In September 1997, at the Annual meeting of the American Society for Bone and Mineral Research, Rubin et al, reported on their two-year confirmatory results relative to Pak's four-year low-dose, slow fluoride study, published in 1995. In addition, at the same Meeting, Reginster et al presented very favorable four-year results with MFP-Fluoride. Likewise, Alexandersen et al from Denmark reported positive findings with MFP in steroid-osteoporosis.2

A meeting of the World Congress on Osteoporosis (sponsored by the National Osteoporosis Foundation of the USA and the European Foundation for Osteoporosis) was held in Amsterdam, the Netherlands, on May 18-23, 1996. At that time a large number of clinical reports were presented on Fluoride treatment (12 studies on MFP involving a total of 777 patients; eight studies on NaF) relative to projects which had started 3-4 years earlier. Two were very well-controlled trials (FDA design) on MFP, conducted in Belgium. A third controlled study in Germany provided favorable 3-year results in male patients.
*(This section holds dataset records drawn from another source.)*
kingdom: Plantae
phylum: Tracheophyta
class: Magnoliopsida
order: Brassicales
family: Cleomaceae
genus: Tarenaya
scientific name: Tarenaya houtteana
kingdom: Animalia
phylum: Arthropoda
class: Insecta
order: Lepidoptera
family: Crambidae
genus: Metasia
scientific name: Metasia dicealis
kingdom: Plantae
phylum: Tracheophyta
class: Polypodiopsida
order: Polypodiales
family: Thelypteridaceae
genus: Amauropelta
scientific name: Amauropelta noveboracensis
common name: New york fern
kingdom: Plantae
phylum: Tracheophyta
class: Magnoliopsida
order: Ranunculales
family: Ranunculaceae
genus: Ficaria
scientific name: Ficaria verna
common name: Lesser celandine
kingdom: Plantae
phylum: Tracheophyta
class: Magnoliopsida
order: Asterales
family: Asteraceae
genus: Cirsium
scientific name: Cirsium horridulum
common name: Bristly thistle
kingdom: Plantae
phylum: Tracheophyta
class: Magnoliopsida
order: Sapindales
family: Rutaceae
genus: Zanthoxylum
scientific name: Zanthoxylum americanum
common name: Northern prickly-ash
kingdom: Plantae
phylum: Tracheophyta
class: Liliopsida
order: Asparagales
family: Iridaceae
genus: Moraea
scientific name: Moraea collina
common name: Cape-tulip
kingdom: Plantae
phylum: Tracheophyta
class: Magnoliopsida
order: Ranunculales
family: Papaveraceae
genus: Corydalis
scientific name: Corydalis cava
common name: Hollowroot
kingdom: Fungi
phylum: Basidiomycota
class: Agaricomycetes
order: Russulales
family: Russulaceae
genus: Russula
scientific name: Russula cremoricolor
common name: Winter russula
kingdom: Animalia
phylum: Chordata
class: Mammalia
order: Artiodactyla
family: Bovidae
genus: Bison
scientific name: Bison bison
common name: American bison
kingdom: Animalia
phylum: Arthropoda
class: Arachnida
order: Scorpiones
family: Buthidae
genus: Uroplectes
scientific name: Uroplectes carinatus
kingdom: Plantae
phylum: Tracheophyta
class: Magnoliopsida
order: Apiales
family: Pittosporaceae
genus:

In addition, positive results were presented on the use of MFP in combination with other drugs (estrogen, phosphonate, anabolic steroid, phenytoin), as well as concomitant prednisone, to prevent glucosteroid-induced osteoporosis.

Furthermore, MFP was showed to be superior to NaF in NaF-resistant patients; slow- release MFP was better than plain-MFP in maintaining smoother F-blood levels. On the other hand, one negative collaborative report has been criticized because (1) The degree of osteoporosis was not well defined (2) The dosage is now considered to have been too high (3) The administration of large scale, long-term collaborative studies is inherently difficult to control. Finally, it is predicted that U.S. regulatory approval of Slow Fluoride (still pending) will give full recognition to Fluoride Therapy, and will open the market to general professional use, not only in the U.S. but throughout the world.

* ADA News:April 17,2000,p.22

1. "Mild-moderate" means loss up to one-third of total vertebral bone mass.

2. Some advocates who have a "crush" on Fluoride: "It's not for everyone, but maybe only one 'break' is all that's needed."